The other big part of this news is how Nadella is able to stomach that "frenemy" relationship with Salesforce.

Microsoft Azure is getting a major customer win out of this deal too. The cloud platform that Nadella helped build before he became CEO of Microsoft now has a big-name client on board in Salesforce. This will help build up the company's credibility as a hosting platform for a major application, albeit Salesforce's Exact Target emailing and blast notification service, and not the core CRM functionality. (Just to be clear: Salesforce is not certifying its CRM to run on Azure, the company only committed to running Exact Target on Azure.)

"Microsoft is out to win business in the cloud wherever it can," says Hyoun Park, principal at DataHive Consulting. "Amazon should be on notice." Just this week Gartner reaffirmed Amazon Web Services as the top dog in the IaaS cloud market, but it said Microsoft is catching up. Deals like the endorsement of Azure from Salesforce will only help Microsoft's case.

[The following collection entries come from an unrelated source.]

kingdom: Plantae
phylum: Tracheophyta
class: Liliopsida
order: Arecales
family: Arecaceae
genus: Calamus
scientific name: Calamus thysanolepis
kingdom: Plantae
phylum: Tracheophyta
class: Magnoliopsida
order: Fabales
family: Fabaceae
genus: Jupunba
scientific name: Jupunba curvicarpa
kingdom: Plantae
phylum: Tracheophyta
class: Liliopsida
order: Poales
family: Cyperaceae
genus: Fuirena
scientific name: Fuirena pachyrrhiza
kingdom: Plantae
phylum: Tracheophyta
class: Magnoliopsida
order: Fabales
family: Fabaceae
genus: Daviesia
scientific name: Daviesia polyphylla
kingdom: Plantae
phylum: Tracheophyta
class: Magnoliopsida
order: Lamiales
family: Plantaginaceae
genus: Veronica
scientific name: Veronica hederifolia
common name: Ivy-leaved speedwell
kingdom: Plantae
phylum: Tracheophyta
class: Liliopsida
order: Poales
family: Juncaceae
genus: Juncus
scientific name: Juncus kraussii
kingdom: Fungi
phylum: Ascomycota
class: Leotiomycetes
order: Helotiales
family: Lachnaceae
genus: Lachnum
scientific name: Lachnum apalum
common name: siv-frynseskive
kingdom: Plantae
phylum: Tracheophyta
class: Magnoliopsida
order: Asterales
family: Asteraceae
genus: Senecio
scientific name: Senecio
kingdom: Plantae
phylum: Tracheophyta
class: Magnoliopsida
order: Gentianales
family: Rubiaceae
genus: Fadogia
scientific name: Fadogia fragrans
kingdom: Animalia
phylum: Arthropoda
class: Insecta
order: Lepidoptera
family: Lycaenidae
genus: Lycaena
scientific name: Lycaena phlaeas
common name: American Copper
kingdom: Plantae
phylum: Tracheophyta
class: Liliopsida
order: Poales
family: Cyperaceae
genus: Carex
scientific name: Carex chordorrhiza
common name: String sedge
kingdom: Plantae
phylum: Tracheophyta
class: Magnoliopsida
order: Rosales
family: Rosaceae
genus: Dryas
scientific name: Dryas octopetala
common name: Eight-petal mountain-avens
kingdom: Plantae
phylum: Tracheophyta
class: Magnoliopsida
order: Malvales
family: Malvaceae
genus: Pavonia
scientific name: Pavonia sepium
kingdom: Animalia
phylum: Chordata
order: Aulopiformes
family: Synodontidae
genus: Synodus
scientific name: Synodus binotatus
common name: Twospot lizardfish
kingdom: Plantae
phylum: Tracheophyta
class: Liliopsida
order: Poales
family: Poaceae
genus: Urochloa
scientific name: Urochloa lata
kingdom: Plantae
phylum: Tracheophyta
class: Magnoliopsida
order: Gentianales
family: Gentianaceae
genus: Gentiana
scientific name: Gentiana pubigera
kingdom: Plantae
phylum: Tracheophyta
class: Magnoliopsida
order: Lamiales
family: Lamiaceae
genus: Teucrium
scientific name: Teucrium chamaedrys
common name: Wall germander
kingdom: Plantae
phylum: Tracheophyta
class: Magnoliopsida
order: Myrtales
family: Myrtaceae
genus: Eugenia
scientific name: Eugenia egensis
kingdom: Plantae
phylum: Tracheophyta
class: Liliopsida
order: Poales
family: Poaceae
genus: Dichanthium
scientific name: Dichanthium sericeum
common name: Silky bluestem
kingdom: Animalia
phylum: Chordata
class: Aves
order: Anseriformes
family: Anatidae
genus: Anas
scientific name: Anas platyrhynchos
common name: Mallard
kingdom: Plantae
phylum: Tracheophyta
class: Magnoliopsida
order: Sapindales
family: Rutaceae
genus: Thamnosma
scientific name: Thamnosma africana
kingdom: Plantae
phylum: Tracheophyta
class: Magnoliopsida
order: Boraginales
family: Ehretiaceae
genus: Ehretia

But the reality is that it's a heterogeneous world. Benioff and Salesforce aren't putting all their eggs into the Azure basket. Benioff referenced on the conference call that Salesforce's Heroku application development platform uses AWS, for example. Benioff made a big announcement with Oracle last year; today it was Microsoft's turn.

Gartner's Adrian says Microsoft embracing this world where they realize their customers will be customers of their competitors as well is a new-found world for Microsoft, and it shows the influence Nadella is having on the company. "The old world walls are crumbling," Adrian says, and that should be reassuring for customers.